In the brief conversation that I could share with him at lunch (excellent organization of the event, excellent attention at the restaurant and excellent food, by the way) the most fascinating thing was that his arguments convince you the same way a game does: he doesn't use his experience or past successes for lecturing on how games should be used (even if he could :P). Only few minutes of conversation with him shows you the world of possibilities behind his ideas, and those words make you eager to taste that "not-so-far-in-the-future gameworld" were games are a respected way to learn. And those insights invite you to expand his ideas with your own, to contribute... and finally to draw conclusions from the experience. 

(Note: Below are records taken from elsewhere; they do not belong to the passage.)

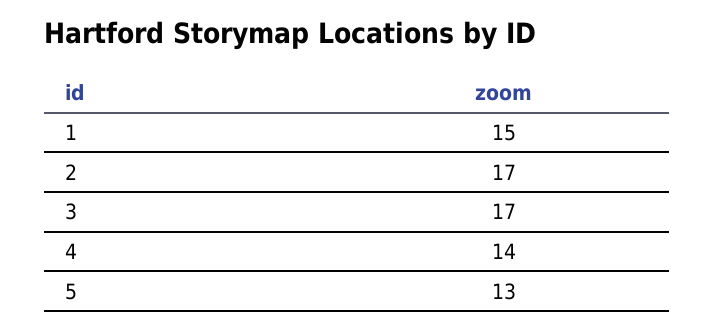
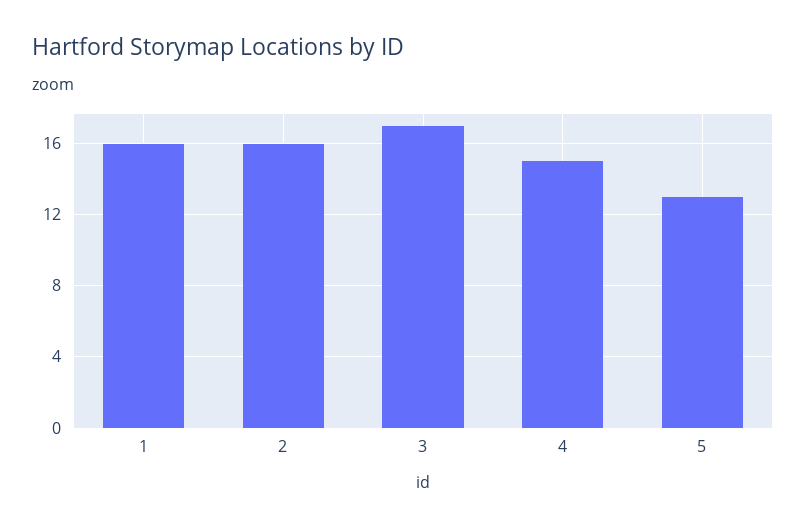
  {
-   "1": 15,
+   "1": 16,
-   "2": 17,
+   "2": 16,
    "3": 17,
-   "4": 14,
+   "4": 15,
    "5": 13
  }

Who said "Show, don't tell"?

In his presentation, Mr. Livingstone invited us to regain confidence in our students, to redesign our schools (and I may add : our jobs) as a place to do "the fun stuff", to strengthen the processes of social learning,  to enhance the autonomy of learners... to blur the role between "content provider" and "content receiver".

Games as an "innate" way to gain skills
It wasn't the first time I had heard those ideas. But the difference is that, with his projects and his presentations, Ian Livingstone is acting as a catalyst, facilitating an upgraded educational paradigm where playful criteria could have one important place besides the efficiency criteria .

Ian Livingstone could be doing this simply because he can be an influencer on his own by their experience and former successes. But the best thing is that I suspect that he shares those ideas maybe because he cares. And because he believes in them.

On behalf of everyone of us "believers": Thanks for inspiring us, Mr. Livingstone.